7 februari 2023

1e verplichte verhuurdersvergunning gaat onderuit bij de rechter

Categorie: Bestuursrecht, Vergunningen

Verhuurders kunnen opgelucht ademhalen. De 1e verplichte verhuurdersvergunning in Nederland is door de rechter vernietigd. De gemeente Schiedam had de regelgeving daarvoor niet op orde en mocht ook niet direct naar het zwaarste middel grijpen. Daar gaven de feiten in de zaak tegen onze cliënt immers geen aanleiding voor.

Te vergaande inbreuk op rechten verhuurder

De rechtbank benadrukt in de uitspraak van 3 februari 2023 drie belangrijke aspecten die relevant zijn wanneer de gemeente een vergunningplicht oplegt aan en verhuurder. Dat is in de eerste plaats de bescherming van het recht eigendom (de panden die verhuurd worden) dat is geregeld in art. 1 Eerste Protocol van het Evrm.  Daarnaast geeft art. 8 Evrm het grondrecht op respect voor een prive- en familieleven, en dus de rechten van de eigenaar op het gebruik van zijn vastgoed, zonder onnodige overheidsbemoeienis. De uitoefening van die rechten is weliswaar niet onbeperkt, overweegt de rechter, maar aan de bescherming van die eigenaarsrechten komt gelet op art. 8 Evrm groot gewicht toe.

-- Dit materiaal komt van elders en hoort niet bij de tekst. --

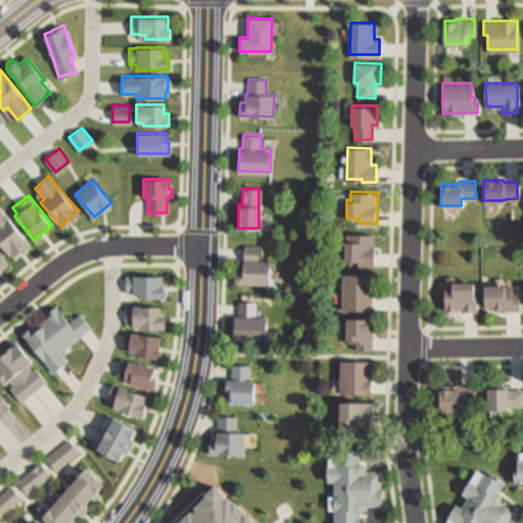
[(29,243),(11,256),(0,241),(0,205),(8,217),(29,243)]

Vergunningplicht verhuurder is laatste redmiddel

Ook verwijst de rechtbank naar het evenredigheidsbeginsel, in die zin dat de verhuurdersvergunning een ultimum remedium is. Dat betekent dat dit middel niet direct ingezet mag worden indien minder zware maatregelen zoals een waarschuwing of bestuurlijke boetes mogelijk zijn. De rechter stel vast dat in deze zaak veel te snel naar het zwaarste middel is gegrepen. Binnen 1 maand na het opleggen van een bestuurlijke boete werd de verhuurdersvergunning al aangezegd. En die boete werd ook nog eens vernietigd door de rechter.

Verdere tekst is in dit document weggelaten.